As expected, the other side of the waterfall was dry. No water has been spilling over the falls so the bottom part was dry for about 30 feet out, until it got deeper and gets fed from a pipe that pours water out from who knows where. We walked out the rocks, flipping in hopes for Two-Lined Salamanders, eels and baby turtles. We noticed a bridge that we'd never really seen before, though it's visible from all over.
The rocks in the foreground of that shot are usually about 2 feet under water.

Persistance paid off and I finally nabbed a Two-line under a moist rock.

I have to admit that fatigue had set in and we were still a couple of miles out. I could easily have slept on the forest floor. We pushed on. I decided that, even though I was toast, I wanted to look at a reliable turtle log upriver and have a look at a rocky area behind where we saw the first baby Garter of the day. I still had Milks and Ringnecks in the back of my head,

The turtle log was occupied by two Painters but there was a noisy asshole fishing nearby and his booming voice scared one into the drink. I focused on the remaining turtle and much to my delight, the other one hoisted back up while I was ready.

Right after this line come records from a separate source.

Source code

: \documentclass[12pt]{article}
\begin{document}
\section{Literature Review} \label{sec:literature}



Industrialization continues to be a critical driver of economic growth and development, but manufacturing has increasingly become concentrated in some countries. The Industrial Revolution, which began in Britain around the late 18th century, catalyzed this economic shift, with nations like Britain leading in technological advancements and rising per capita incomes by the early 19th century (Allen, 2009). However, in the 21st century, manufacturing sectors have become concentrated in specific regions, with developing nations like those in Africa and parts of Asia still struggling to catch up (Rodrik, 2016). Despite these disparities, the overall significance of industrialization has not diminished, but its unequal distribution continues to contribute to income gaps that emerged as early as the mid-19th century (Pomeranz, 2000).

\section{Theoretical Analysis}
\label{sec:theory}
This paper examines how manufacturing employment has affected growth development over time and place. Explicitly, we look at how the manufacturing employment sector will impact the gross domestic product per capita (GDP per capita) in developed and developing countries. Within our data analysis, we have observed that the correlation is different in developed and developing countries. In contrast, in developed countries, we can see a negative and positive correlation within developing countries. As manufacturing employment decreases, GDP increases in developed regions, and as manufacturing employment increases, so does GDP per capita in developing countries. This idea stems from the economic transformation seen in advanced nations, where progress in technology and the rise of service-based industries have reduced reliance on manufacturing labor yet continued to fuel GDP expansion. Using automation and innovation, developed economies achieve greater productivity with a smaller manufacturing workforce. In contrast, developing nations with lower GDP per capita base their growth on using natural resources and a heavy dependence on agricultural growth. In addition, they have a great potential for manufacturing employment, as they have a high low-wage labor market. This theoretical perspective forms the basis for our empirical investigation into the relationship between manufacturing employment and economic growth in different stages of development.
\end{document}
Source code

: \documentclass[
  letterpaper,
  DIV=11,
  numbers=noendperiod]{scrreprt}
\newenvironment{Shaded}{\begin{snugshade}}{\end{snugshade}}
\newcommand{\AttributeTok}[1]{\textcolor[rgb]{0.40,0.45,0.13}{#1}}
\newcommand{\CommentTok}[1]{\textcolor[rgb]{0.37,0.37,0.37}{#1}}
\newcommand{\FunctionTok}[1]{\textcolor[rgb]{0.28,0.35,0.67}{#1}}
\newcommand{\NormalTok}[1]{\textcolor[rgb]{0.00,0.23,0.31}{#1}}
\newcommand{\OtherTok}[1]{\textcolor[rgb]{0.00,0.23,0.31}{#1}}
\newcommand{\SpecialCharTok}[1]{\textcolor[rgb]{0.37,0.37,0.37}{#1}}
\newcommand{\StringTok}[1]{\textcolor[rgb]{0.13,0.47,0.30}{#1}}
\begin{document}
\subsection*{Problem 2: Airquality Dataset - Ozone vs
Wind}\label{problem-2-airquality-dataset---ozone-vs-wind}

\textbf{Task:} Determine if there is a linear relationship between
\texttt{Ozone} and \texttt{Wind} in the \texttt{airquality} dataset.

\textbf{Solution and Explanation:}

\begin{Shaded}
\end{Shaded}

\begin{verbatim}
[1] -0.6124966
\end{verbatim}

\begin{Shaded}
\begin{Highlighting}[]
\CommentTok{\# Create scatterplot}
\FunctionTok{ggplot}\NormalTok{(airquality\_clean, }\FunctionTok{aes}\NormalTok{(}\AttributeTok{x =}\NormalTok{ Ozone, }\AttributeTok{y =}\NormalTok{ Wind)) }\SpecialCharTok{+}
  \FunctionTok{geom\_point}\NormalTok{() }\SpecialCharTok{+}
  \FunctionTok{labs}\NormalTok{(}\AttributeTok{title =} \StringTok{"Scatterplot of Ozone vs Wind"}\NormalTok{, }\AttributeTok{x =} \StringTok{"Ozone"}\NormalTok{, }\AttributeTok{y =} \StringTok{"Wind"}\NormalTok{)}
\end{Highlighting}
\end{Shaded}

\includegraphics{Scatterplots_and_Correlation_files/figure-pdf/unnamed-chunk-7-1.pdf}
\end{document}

OK, we got to the  shady, wooded part with a bunch of rocks and cement pieces to flip. In my daze, I started flipping, saying something like "When was the last Milk we've even seen here? Seems like forever..." As so rarely happens, it was then that we flipped a Milk. A good sized one, starting to shed.
Looks like a new one for us, according to markings.
It's super sucky weather to be stuck in shed, so we filled my hand with water and offered it a drink. It didn't take any but I rubbed water on its head and body a little. We released her where we'd found her and were happy to see some clumps starting to peel off.
Good night, sweet girl.

So, we wound up with only 9 species but saw our first Milk at this place in a few years so we were pleased. Tenacity paid off... no naps in a pile of pine needles, no drownings and plenty of frogs in the middle of a serious drought. A tribute to our prowess as naturalists? No... just decent luck.

1 comment:

  1. and prowess as naturalists
    and persistence
    how come you're so tired lately mr mike?